Attention will shift to how the administration of Prime Minister Junichiro Koizumi will justify the need to jointly develop the missile shield at the cost of watering down the export ban after wasting a huge budget on the prolonged research, including some failures, and deciding recently to spend an estimated 1 trillion yen to purchase a U.S.-made defense system.
The sources said the decision chiefly stems from strong pressure from the United States and a report submitted earlier this month by Koizumi's key advisory Council on Security and Defense Capabilities proposing to review the export ban with an eye on the joint parts development.
The three principles were initially set in 1967 to ban exports of weapons to the communist bloc, those nations under U.N. embargo, and countries involved in, or on the verge of being involved in, conflicts.
The government banned exports effectively to all countries in 1976 by saying Japan will also refrain from exports to countries not subject to the three principles. But it decided in 1983 to allow technological transfer to the United States.
Japan and the United States agreed in a so-called "two-plus-two'' meeting of defense and foreign ministers in September 1998 to begin joint technological research of a missile defense system.
The two nations began the research program in 1999 for a system to launch interceptors from Aegis destroyers.
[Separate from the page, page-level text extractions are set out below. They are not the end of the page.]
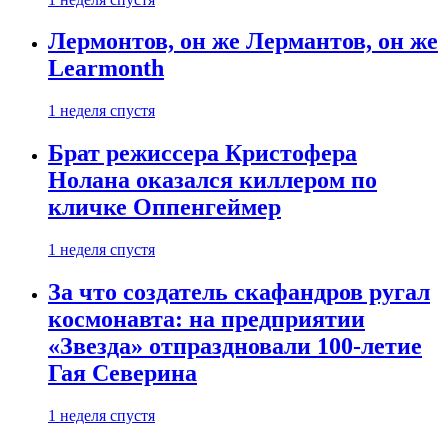
Лермонтов, он же Лермантов, он же
Learmonth
1 неделя спустя
Брат режиссера Кристофера
Нолана оказался киллером по
кличке Оппенгеймер
1 неделя спустя
За что создатель скафандров ругал
космонавта: на предприятии
«Звезда» отпраздновали 100-летие
Гая Северина
1 неделя спустя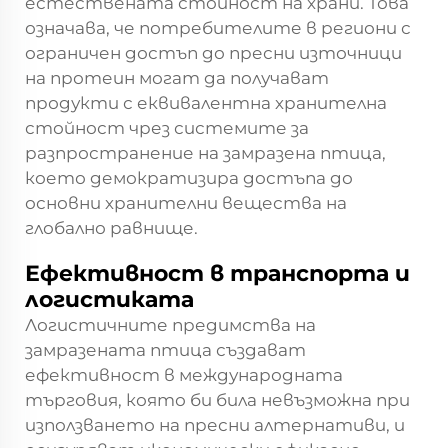
естествената стойност на храни. Това
означава, че потребителите в региони с
ограничен достъп до пресни източници
на протеин могат да получават
продукти с еквивалентна хранителна
стойност чрез системите за
разпространение на замразена птица,
което демократизира достъпа до
основни хранителни вещества на
глобално равнище.
Ефективност в транспорта и
логистиката
Логистичните предимства на
замразената птица създават
ефективност в международната
търговия, която би била невъзможна при
използването на пресни алтернативи, и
Japan has spent 15.6 billion yen up to fiscal 2003.
Meanwhile, the government decided last December to purchase from the United States and deploy a missile defense system due mainly to threats from North Korea.
The joint research covers four areas -- infrared ray sensors for identifying and tracking missiles, high-performance shields to protect interceptor warheads from air-attrition heat, second-rocket propulsion units, and kinetic warheads for destroying warheads of incoming ballistic missiles.
The government has not yet sufficiently explained what has been successful and how much of the budget has been wasted in the prolonged joint research activities.
Together with such explanations, the government will have to specify which of the four areas will be advanced to the development stage.